I bought the 11x14 Kodak Opal glass that was on the eBay for a month, I'm going to experiment with different light sources, CFL, LED, diffusion box, incandescent, etc.. Something will fit the bill, I do have an 11x14 Aristo head but it has the old bulb and is one color temp.. I wonder if I can adapt an old Beseler color head into an 11x14 light source by changing the bulb and using the filters. Strip it out and use the parts in a diffusion chamber. Styro material lined.
Everytime I find a film or paper that I like, they discontinue it. - Paul Strand - Aperture monograph on Strand
Sponsored Ad. (Subscribers to APUG have the option to remove this ad.)
I was inspired by the same thread, but I started with some step wedges and a $25 desitometer from ebay before printing - the printing is next.
Originally Posted by JBrunner
I replaced a 160 opal bulb in a Durst 138 with a 42W CFL - The contrast curves using split grade filters (very yellow, very magenta), are the same, except there is a stop and a half increase in speed with magenta. I didn't see any spiral pattern, but that may be due to the enlarger design - when making real prints, I'll see what is really there.
I have curves and all that to post, but I don't want to hijack Jason's thread - besides, the proof is in the print
John, feel free to post your information here. I think it is completely relevant.
Originally Posted by Jon King
Thanks for trying this and sharing.
I have been trying to get a friend to do this for me with a green spiral CFL in his small enlarger that has a diffuser to see if it's possible to get usable contrast range on VC paper with green light only. Ilford's paper shows a long gradual slope on the HD curve but a lower contrast range.
He has the lamp, and hopefully over the holidays he'll give it a try.
Another CFL experiment
Originally Posted by JBrunner
Replacing a 160W incandescent bulb with a 42W spiral CFL should work for split grade printing, yielding similar contrast and printing times or low contrast (yellow filter) exposures and a speed increase of 1.5 stops with a high contrast (magenta filter) exposure. Unfiltered contrast was significantly different.
I used a Durst L138 enlarger, 100mm lens, enlarging a 120 step wedge approximately 4x.
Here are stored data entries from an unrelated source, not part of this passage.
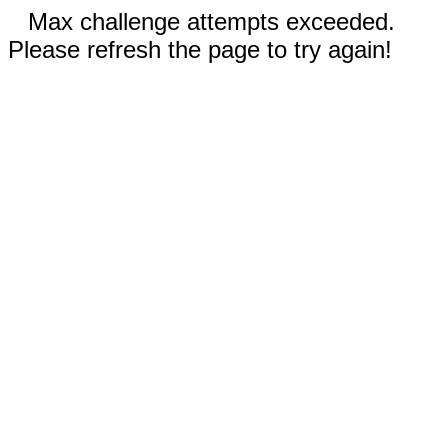
Max challenge attempts exceeded.
Please refresh the page to try again!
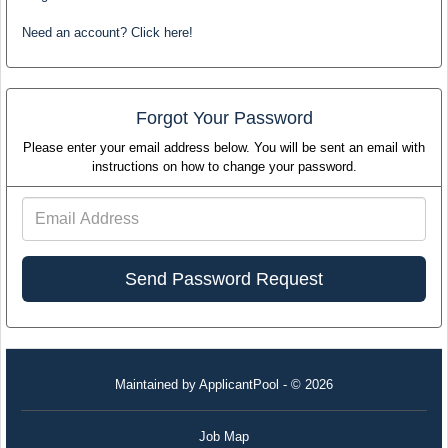
Need an account? Click here!
Forgot Your Password
Please enter your email address below. You will be sent an email with
instructions on how to change your password.
Email
Address
Maintained by
ApplicantPool
- © 2026
Job Map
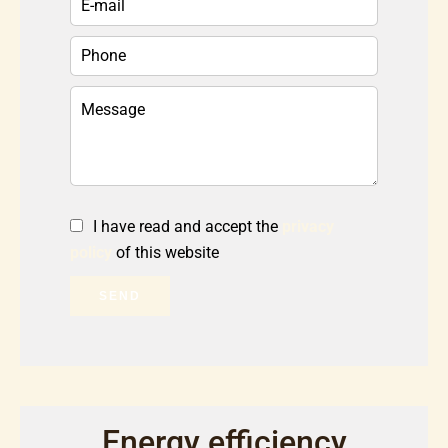
I have read and accept the
privacy
policy
of this website
SEND
Energy efficiency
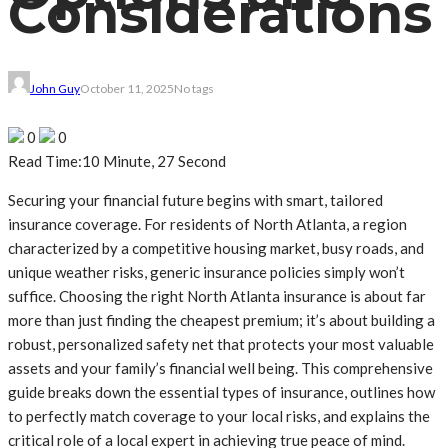
Considerations
John Guy
October 11, 2025
No tags
0
0
Read Time:
10 Minute, 27 Second
Securing your financial future begins with smart, tailored
insurance coverage. For residents of North Atlanta, a region
characterized by a competitive housing market, busy roads, and
unique weather risks, generic insurance policies simply won’t
suffice. Choosing the right North Atlanta insurance is about far
more than just finding the cheapest premium; it’s about building a
robust, personalized safety net that protects your most valuable
assets and your family’s financial well being. This comprehensive
guide breaks down the essential types of insurance, outlines how
to perfectly match coverage to your local risks, and explains the
critical role of a local expert in achieving true peace of mind.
The step wedge was a 21 step wedge, with density steps of 0.15/step.
The step wedge was exposed so that several steps were all, 'max' black. Exposures were 16s at f/8 for unfiltered and magenta exposures, 64s at f/8 for yellow exposures.
The incandescent bulb was a Philips Opal bulb, 160W, 4" diameter. The CFL was a GE FLE42HLX, 42W, 2700k, 82 CRI.
I used an old Xrite densitometer to generate the curves, and in conjunction with a visual inspection to determine the first non-black step and last non-white step, determine the density range.
Yellow , No Filter, Magenta
Inc Bulb 165 105 45
CFL 150 45 45
There appears to be a bump in contrast with a yellow filter at high paper densities, but with split grade printing, the yellow filter is normally used for the print highlights, and at those lower densities ,the curves are very similar.
With no filter, the incandescent is approximately Grade 2, but the CFL is a grade 5 - suggesting that changes will be necessary to get intermediate contrasts with a single filter.
I was expecting the CFL bulb spirals to cause a lighting evenness problem, but I did not see it on the step wedges.
Things to do:
Look at short exposure times, and bulb warm up/brightness issues.
Make some real prints, and see if the spiral shape is an issue with the Durst 138 enlarger.
Anybody try using a bluer bulb then the 2700s? Say the daylight ones?